:: Data for processing ::

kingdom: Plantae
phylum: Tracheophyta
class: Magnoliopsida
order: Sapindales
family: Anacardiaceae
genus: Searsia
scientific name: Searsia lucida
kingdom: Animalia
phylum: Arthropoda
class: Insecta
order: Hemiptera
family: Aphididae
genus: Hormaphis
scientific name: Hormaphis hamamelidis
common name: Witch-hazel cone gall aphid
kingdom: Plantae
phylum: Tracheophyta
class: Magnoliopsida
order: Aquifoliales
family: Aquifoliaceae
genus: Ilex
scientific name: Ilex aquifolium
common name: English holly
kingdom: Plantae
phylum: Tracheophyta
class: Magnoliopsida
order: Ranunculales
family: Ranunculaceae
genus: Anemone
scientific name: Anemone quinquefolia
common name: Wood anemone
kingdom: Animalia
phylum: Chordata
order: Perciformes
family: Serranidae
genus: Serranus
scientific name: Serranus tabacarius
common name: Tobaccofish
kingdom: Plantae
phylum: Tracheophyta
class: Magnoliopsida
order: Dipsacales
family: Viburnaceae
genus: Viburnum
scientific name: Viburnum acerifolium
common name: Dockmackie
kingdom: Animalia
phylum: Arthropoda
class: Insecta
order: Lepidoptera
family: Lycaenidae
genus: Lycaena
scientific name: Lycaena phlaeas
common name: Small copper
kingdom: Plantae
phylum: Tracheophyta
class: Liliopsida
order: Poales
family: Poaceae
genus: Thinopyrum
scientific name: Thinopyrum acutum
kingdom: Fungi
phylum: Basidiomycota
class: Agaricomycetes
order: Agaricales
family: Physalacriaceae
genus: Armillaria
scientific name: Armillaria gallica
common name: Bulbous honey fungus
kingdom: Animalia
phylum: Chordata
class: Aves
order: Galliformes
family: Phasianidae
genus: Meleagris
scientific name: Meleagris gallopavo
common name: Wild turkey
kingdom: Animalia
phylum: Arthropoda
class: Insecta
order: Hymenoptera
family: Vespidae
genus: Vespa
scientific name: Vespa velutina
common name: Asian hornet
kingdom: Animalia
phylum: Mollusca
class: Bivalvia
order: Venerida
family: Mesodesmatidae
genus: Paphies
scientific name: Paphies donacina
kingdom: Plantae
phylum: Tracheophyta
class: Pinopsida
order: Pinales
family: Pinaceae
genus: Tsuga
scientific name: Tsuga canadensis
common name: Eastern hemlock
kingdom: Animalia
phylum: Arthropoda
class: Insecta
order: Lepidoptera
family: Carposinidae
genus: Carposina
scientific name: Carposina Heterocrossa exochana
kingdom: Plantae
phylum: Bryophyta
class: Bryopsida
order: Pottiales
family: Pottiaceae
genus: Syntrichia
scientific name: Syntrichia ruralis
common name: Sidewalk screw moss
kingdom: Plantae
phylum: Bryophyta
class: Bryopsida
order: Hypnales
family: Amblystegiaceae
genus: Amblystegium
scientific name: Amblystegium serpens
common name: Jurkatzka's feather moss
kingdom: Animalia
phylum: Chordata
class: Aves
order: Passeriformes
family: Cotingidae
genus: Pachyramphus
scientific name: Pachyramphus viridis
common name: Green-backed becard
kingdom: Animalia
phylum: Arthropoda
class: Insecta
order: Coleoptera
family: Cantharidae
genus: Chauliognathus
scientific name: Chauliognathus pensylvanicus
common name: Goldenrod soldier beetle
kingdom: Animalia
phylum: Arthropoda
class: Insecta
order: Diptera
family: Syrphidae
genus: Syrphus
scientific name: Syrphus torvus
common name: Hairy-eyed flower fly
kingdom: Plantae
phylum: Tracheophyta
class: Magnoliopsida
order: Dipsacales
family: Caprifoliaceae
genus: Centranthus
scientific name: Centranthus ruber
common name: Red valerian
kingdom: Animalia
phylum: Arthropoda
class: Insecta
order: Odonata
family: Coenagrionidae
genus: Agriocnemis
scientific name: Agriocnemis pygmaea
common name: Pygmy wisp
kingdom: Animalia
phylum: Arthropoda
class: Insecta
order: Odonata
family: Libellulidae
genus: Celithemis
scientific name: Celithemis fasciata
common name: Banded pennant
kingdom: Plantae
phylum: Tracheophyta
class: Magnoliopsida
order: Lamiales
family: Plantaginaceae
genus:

:::

● **Set task**
Rewrite all of the rows above, replacing "common name" with "vernacular name" wherever it occurs and leaving everything else unchanged.

● **Result**
kingdom: Plantae
phylum: Tracheophyta
class: Magnoliopsida
order: Sapindales
family: Anacardiaceae
genus: Searsia
scientific name: Searsia lucida
kingdom: Animalia
phylum: Arthropoda
class: Insecta
order: Hemiptera
family: Aphididae
genus: Hormaphis
scientific name: Hormaphis hamamelidis
vernacular name: Witch-hazel cone gall aphid
kingdom: Plantae
phylum: Tracheophyta
class: Magnoliopsida
order: Aquifoliales
family: Aquifoliaceae
genus: Ilex
scientific name: Ilex aquifolium
vernacular name: English holly
kingdom: Plantae
phylum: Tracheophyta
class: Magnoliopsida
order: Ranunculales
family: Ranunculaceae
genus: Anemone
scientific name: Anemone quinquefolia
vernacular name: Wood anemone
kingdom: Animalia
phylum: Chordata
order: Perciformes
family: Serranidae
genus: Serranus
scientific name: Serranus tabacarius
vernacular name: Tobaccofish
kingdom: Plantae
phylum: Tracheophyta
class: Magnoliopsida
order: Dipsacales
family: Viburnaceae
genus: Viburnum
scientific name: Viburnum acerifolium
vernacular name: Dockmackie
kingdom: Animalia
phylum: Arthropoda
class: Insecta
order: Lepidoptera
family: Lycaenidae
genus: Lycaena
scientific name: Lycaena phlaeas
vernacular name: Small copper
kingdom: Plantae
phylum: Tracheophyta
class: Liliopsida
order: Poales
family: Poaceae
genus: Thinopyrum
scientific name: Thinopyrum acutum
kingdom: Fungi
phylum: Basidiomycota
class: Agaricomycetes
order: Agaricales
family: Physalacriaceae
genus: Armillaria
scientific name: Armillaria gallica
vernacular name: Bulbous honey fungus
kingdom: Animalia
phylum: Chordata
class: Aves
order: Galliformes
family: Phasianidae
genus: Meleagris
scientific name: Meleagris gallopavo
vernacular name: Wild turkey
kingdom: Animalia
phylum: Arthropoda
class: Insecta
order: Hymenoptera
family: Vespidae
genus: Vespa
scientific name: Vespa velutina
vernacular name: Asian hornet
kingdom: Animalia
phylum: Mollusca
class: Bivalvia
order: Venerida
family: Mesodesmatidae
genus: Paphies
scientific name: Paphies donacina
kingdom: Plantae
phylum: Tracheophyta
class: Pinopsida
order: Pinales
family: Pinaceae
genus: Tsuga
scientific name: Tsuga canadensis
vernacular name: Eastern hemlock
kingdom: Animalia
phylum: Arthropoda
class: Insecta
order: Lepidoptera
family: Carposinidae
genus: Carposina
scientific name: Carposina Heterocrossa exochana
kingdom: Plantae
phylum: Bryophyta
class: Bryopsida
order: Pottiales
family: Pottiaceae
genus: Syntrichia
scientific name: Syntrichia ruralis
vernacular name: Sidewalk screw moss
kingdom: Plantae
phylum: Bryophyta
class: Bryopsida
order: Hypnales
family: Amblystegiaceae
genus: Amblystegium
scientific name: Amblystegium serpens
vernacular name: Jurkatzka's feather moss
kingdom: Animalia
phylum: Chordata
class: Aves
order: Passeriformes
family: Cotingidae
genus: Pachyramphus
scientific name: Pachyramphus viridis
vernacular name: Green-backed becard
kingdom: Animalia
phylum: Arthropoda
class: Insecta
order: Coleoptera
family: Cantharidae
genus: Chauliognathus
scientific name: Chauliognathus pensylvanicus
vernacular name: Goldenrod soldier beetle
kingdom: Animalia
phylum: Arthropoda
class: Insecta
order: Diptera
family: Syrphidae
genus: Syrphus
scientific name: Syrphus torvus
vernacular name: Hairy-eyed flower fly
kingdom: Plantae
phylum: Tracheophyta
class: Magnoliopsida
order: Dipsacales
family: Caprifoliaceae
genus: Centranthus
scientific name: Centranthus ruber
vernacular name: Red valerian
kingdom: Animalia
phylum: Arthropoda
class: Insecta
order: Odonata
family: Coenagrionidae
genus: Agriocnemis
scientific name: Agriocnemis pygmaea
vernacular name: Pygmy wisp
kingdom: Animalia
phylum: Arthropoda
class: Insecta
order: Odonata
family: Libellulidae
genus: Celithemis
scientific name: Celithemis fasciata
vernacular name: Banded pennant
kingdom: Plantae
phylum: Tracheophyta
class: Magnoliopsida
order: Lamiales
family: Plantaginaceae
genus:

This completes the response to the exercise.